*Supplied material*:
-=-=-

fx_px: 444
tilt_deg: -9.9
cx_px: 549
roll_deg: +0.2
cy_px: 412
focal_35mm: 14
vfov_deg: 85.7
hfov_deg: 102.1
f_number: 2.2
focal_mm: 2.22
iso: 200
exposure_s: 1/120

-=-=-

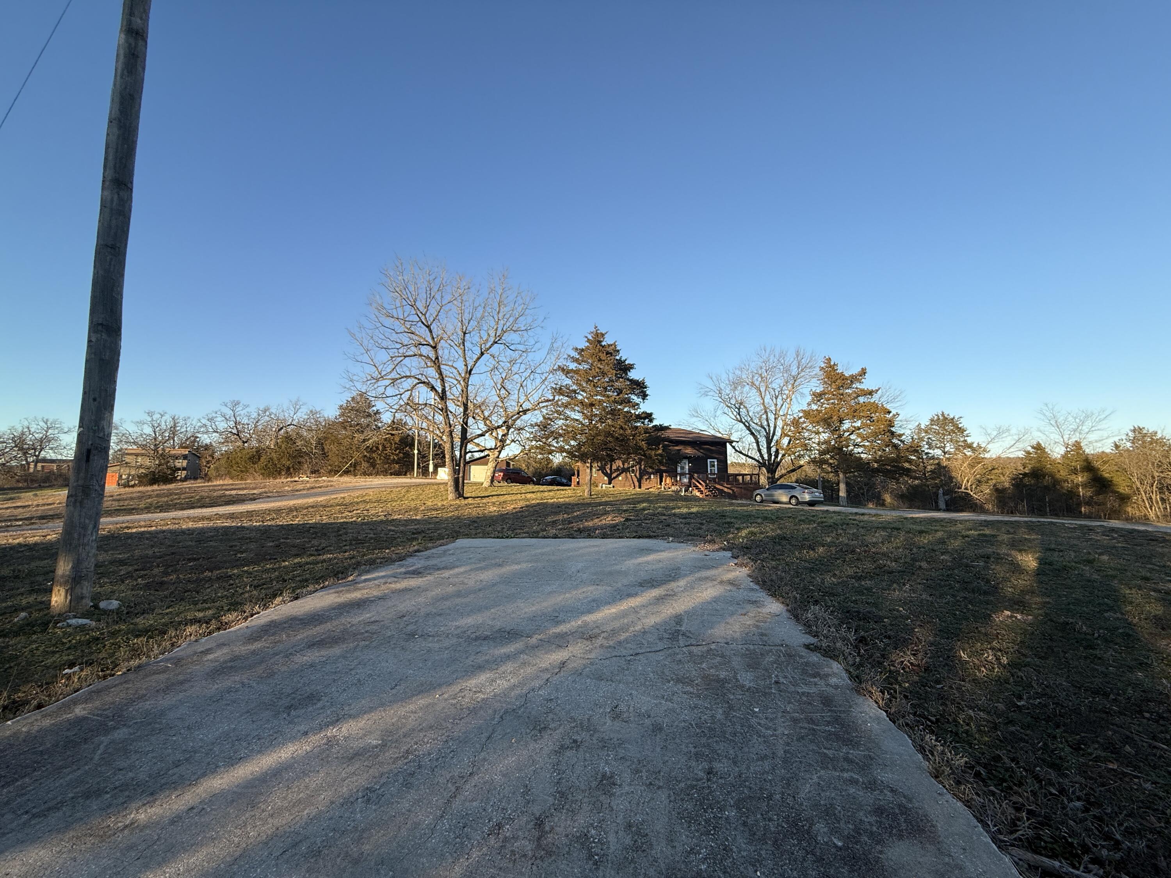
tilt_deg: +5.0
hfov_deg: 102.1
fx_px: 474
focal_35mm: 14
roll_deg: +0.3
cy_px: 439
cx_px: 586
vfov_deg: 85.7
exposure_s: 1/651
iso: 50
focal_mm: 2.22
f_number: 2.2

-=-=-

*Task instructions*: Since only part of the listing is wanted, copy exactly the lines from the one holding "tilt_deg: -9.9" to the one holding "exposure_s: 1/120", both included.

*Solution to this task*:
tilt_deg: -9.9
cx_px: 549
roll_deg: +0.2
cy_px: 412
focal_35mm: 14
vfov_deg: 85.7
hfov_deg: 102.1
f_number: 2.2
focal_mm: 2.22
iso: 200
exposure_s: 1/120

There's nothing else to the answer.